**DIRECTIVE**.
All entries below must be reproduced without a single change.

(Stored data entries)
####

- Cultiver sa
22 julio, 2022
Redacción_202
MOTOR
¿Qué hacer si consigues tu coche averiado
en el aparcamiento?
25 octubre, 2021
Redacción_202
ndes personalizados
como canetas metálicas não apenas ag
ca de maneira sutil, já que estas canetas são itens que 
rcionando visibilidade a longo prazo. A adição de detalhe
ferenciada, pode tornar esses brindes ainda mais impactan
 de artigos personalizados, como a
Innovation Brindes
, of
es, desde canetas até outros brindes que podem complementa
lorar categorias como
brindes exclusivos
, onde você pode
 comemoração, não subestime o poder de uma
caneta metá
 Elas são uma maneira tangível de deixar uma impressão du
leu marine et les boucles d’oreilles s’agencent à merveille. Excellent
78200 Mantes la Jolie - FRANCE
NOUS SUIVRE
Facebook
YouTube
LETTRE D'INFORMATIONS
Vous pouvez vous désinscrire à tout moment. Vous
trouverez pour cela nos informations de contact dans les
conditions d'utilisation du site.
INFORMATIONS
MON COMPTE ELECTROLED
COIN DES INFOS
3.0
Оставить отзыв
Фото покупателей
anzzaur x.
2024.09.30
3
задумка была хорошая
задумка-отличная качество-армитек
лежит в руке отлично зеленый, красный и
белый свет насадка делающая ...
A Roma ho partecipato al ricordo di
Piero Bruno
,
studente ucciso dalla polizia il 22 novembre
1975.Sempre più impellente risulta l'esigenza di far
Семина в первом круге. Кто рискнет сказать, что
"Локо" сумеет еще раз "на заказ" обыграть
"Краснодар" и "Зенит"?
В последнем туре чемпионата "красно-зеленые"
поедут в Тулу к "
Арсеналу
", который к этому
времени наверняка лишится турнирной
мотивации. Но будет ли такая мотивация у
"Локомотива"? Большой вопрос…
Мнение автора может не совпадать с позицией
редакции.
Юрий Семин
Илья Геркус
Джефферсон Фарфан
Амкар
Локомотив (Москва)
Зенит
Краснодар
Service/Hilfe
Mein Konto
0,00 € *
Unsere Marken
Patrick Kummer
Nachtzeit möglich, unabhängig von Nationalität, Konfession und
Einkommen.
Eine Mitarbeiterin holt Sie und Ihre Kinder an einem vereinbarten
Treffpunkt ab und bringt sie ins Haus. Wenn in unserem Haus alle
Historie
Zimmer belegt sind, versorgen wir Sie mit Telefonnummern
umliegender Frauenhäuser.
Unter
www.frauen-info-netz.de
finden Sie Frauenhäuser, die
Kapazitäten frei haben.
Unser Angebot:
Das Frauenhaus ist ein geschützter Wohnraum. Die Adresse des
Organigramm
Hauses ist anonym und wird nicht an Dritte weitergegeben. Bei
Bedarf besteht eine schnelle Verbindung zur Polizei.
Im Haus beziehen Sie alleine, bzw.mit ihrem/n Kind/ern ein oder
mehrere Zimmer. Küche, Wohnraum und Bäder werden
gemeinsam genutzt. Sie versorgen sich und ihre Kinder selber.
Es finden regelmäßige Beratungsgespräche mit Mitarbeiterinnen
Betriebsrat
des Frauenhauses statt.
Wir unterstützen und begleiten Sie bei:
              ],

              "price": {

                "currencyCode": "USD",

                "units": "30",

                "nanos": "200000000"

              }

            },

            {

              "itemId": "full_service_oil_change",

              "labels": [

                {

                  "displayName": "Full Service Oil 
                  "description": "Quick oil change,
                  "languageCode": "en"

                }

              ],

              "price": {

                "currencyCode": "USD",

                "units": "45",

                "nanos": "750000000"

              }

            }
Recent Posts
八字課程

####

**EXERCISE SOLUTION**.
- Cultiver sa
22 julio, 2022
Redacción_202
MOTOR
¿Qué hacer si consigues tu coche averiado
en el aparcamiento?
25 octubre, 2021
Redacción_202
ndes personalizados
como canetas metálicas não apenas ag
ca de maneira sutil, já que estas canetas são itens que 
rcionando visibilidade a longo prazo. A adição de detalhe
ferenciada, pode tornar esses brindes ainda mais impactan
 de artigos personalizados, como a
Innovation Brindes
, of
es, desde canetas até outros brindes que podem complementa
lorar categorias como
brindes exclusivos
, onde você pode
 comemoração, não subestime o poder de uma
caneta metá
 Elas são uma maneira tangível de deixar uma impressão du
leu marine et les boucles d’oreilles s’agencent à merveille. Excellent
78200 Mantes la Jolie - FRANCE
NOUS SUIVRE
Facebook
YouTube
LETTRE D'INFORMATIONS
Vous pouvez vous désinscrire à tout moment. Vous
trouverez pour cela nos informations de contact dans les
conditions d'utilisation du site.
INFORMATIONS
MON COMPTE ELECTROLED
COIN DES INFOS
3.0
Оставить отзыв
Фото покупателей
anzzaur x.
2024.09.30
3
задумка была хорошая
задумка-отличная качество-армитек
лежит в руке отлично зеленый, красный и
белый свет насадка делающая ...
A Roma ho partecipato al ricordo di
Piero Bruno
,
studente ucciso dalla polizia il 22 novembre
1975.Sempre più impellente risulta l'esigenza di far
Семина в первом круге. Кто рискнет сказать, что
"Локо" сумеет еще раз "на заказ" обыграть
"Краснодар" и "Зенит"?
В последнем туре чемпионата "красно-зеленые"
поедут в Тулу к "
Арсеналу
", который к этому
времени наверняка лишится турнирной
мотивации. Но будет ли такая мотивация у
"Локомотива"? Большой вопрос…
Мнение автора может не совпадать с позицией
редакции.
Юрий Семин
Илья Геркус
Джефферсон Фарфан
Амкар
Локомотив (Москва)
Зенит
Краснодар
Service/Hilfe
Mein Konto
0,00 € *
Unsere Marken
Patrick Kummer
Nachtzeit möglich, unabhängig von Nationalität, Konfession und
Einkommen.
Eine Mitarbeiterin holt Sie und Ihre Kinder an einem vereinbarten
Treffpunkt ab und bringt sie ins Haus. Wenn in unserem Haus alle
Historie
Zimmer belegt sind, versorgen wir Sie mit Telefonnummern
umliegender Frauenhäuser.
Unter
www.frauen-info-netz.de
finden Sie Frauenhäuser, die
Kapazitäten frei haben.
Unser Angebot:
Das Frauenhaus ist ein geschützter Wohnraum. Die Adresse des
Organigramm
Hauses ist anonym und wird nicht an Dritte weitergegeben. Bei
Bedarf besteht eine schnelle Verbindung zur Polizei.
Im Haus beziehen Sie alleine, bzw.mit ihrem/n Kind/ern ein oder
mehrere Zimmer. Küche, Wohnraum und Bäder werden
gemeinsam genutzt. Sie versorgen sich und ihre Kinder selber.
Es finden regelmäßige Beratungsgespräche mit Mitarbeiterinnen
Betriebsrat
des Frauenhauses statt.
Wir unterstützen und begleiten Sie bei:
              ],

              "price": {

                "currencyCode": "USD",

                "units": "30",

                "nanos": "200000000"

              }

            },

            {

              "itemId": "full_service_oil_change",

              "labels": [

                {

                  "displayName": "Full Service Oil 
                  "description": "Quick oil change,
                  "languageCode": "en"

                }

              ],

              "price": {

                "currencyCode": "USD",

                "units": "45",

                "nanos": "750000000"

              }

            }
Recent Posts
八字課程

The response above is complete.